# WORK TO BE COMPLETED
Report every line of the data below that contains the word "cimetière", copying each such line in full.

# SUPPLIED RECORDS
Content starts

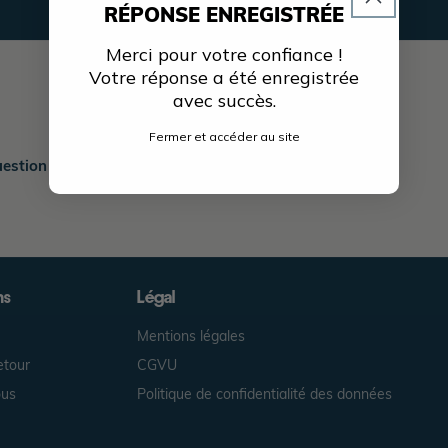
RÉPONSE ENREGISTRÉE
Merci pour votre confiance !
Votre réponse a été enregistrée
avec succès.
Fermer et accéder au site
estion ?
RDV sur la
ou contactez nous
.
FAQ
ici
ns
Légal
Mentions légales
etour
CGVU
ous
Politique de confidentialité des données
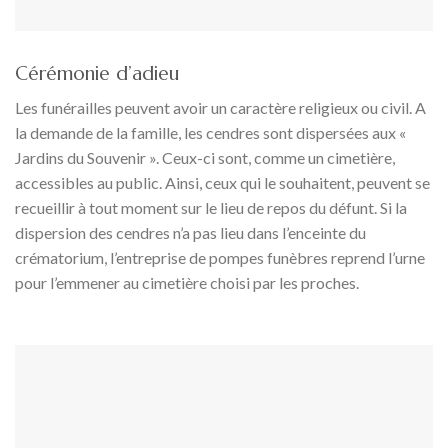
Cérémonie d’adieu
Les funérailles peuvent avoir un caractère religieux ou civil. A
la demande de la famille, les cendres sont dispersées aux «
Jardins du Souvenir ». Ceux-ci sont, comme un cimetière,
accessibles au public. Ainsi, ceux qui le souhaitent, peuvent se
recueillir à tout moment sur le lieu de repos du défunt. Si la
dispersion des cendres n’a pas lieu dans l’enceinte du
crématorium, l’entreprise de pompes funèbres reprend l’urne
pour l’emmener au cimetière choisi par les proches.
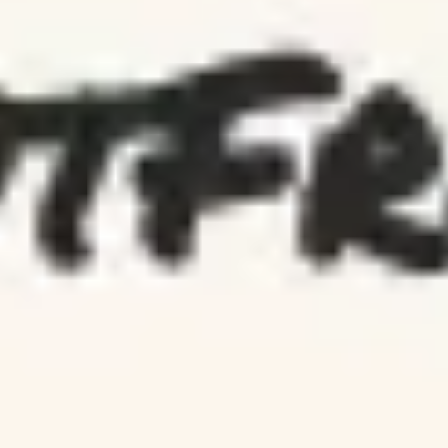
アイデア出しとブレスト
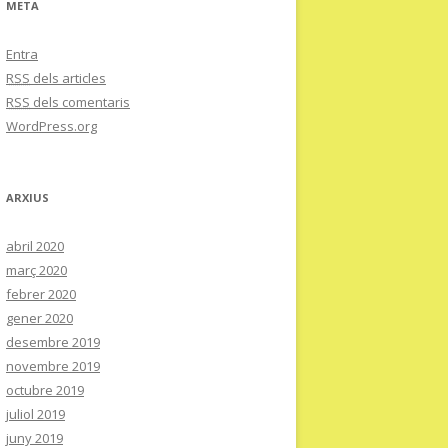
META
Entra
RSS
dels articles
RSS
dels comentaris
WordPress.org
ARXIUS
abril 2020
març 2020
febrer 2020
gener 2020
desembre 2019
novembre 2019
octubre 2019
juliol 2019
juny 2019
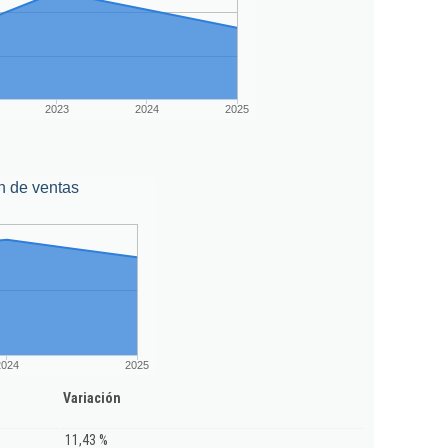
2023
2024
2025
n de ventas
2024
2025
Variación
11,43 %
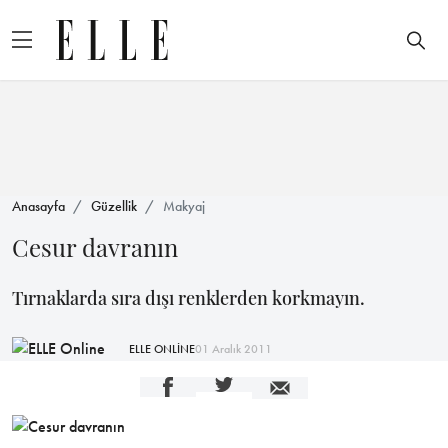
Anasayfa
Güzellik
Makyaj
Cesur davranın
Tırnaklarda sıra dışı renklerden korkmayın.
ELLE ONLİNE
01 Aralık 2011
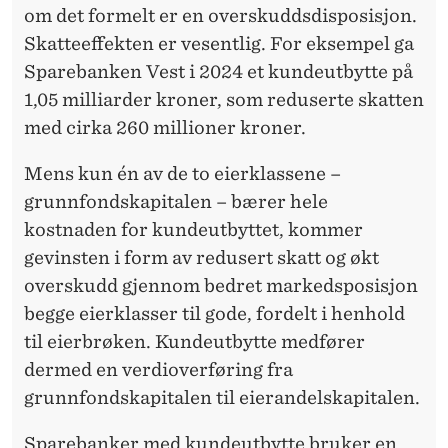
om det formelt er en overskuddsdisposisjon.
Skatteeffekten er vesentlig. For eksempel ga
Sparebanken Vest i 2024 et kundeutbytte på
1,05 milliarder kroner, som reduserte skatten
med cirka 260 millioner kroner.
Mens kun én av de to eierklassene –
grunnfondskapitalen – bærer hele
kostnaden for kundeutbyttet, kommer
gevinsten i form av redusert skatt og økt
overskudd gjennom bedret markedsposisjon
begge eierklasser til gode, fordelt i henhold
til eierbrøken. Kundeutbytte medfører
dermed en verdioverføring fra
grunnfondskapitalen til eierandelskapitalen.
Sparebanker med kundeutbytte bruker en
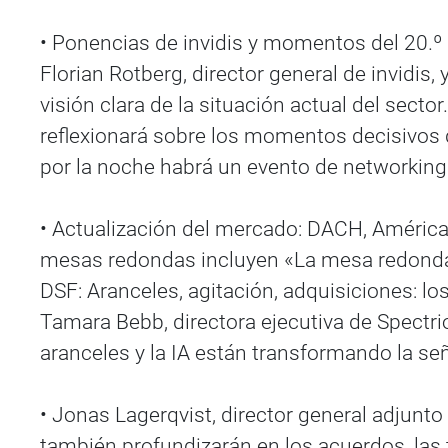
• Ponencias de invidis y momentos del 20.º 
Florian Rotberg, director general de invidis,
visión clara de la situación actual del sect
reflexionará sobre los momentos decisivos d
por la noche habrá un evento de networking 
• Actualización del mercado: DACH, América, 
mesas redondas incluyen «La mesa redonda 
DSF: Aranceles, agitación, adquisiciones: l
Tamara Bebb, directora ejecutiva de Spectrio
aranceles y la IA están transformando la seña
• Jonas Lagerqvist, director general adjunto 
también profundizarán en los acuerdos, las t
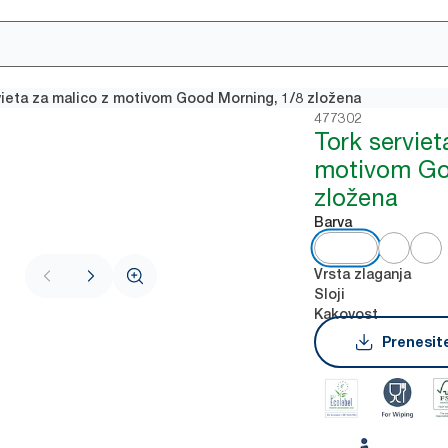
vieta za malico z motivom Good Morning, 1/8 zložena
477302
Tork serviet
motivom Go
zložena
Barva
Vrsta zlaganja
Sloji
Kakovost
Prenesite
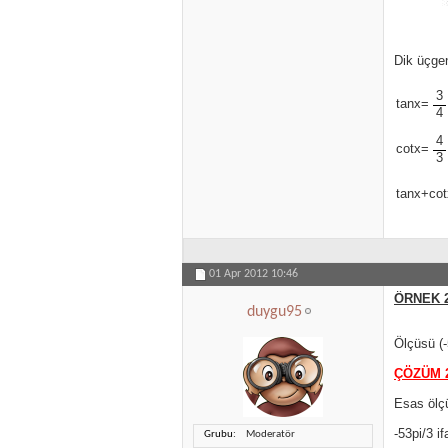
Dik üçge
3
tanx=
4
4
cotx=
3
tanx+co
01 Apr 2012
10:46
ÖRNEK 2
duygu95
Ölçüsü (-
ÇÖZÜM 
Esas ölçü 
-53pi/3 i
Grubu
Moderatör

Content ends

# ANSWER TO THE EXERCISE
Jardins du Souvenir ». Ceux-ci sont, comme un cimetière,
pour l’emmener au cimetière choisi par les proches.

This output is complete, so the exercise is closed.